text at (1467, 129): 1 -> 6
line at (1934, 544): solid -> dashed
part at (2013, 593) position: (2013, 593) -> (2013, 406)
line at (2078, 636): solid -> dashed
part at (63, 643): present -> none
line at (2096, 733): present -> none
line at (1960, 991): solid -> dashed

• [To do]
Reproduce every entry above line for line, changing nothing.

• [Full response]
text at (1467, 129): 1 -> 6
line at (1934, 544): solid -> dashed
part at (2013, 593) position: (2013, 593) -> (2013, 406)
line at (2078, 636): solid -> dashed
part at (63, 643): present -> none
line at (2096, 733): present -> none
line at (1960, 991): solid -> dashed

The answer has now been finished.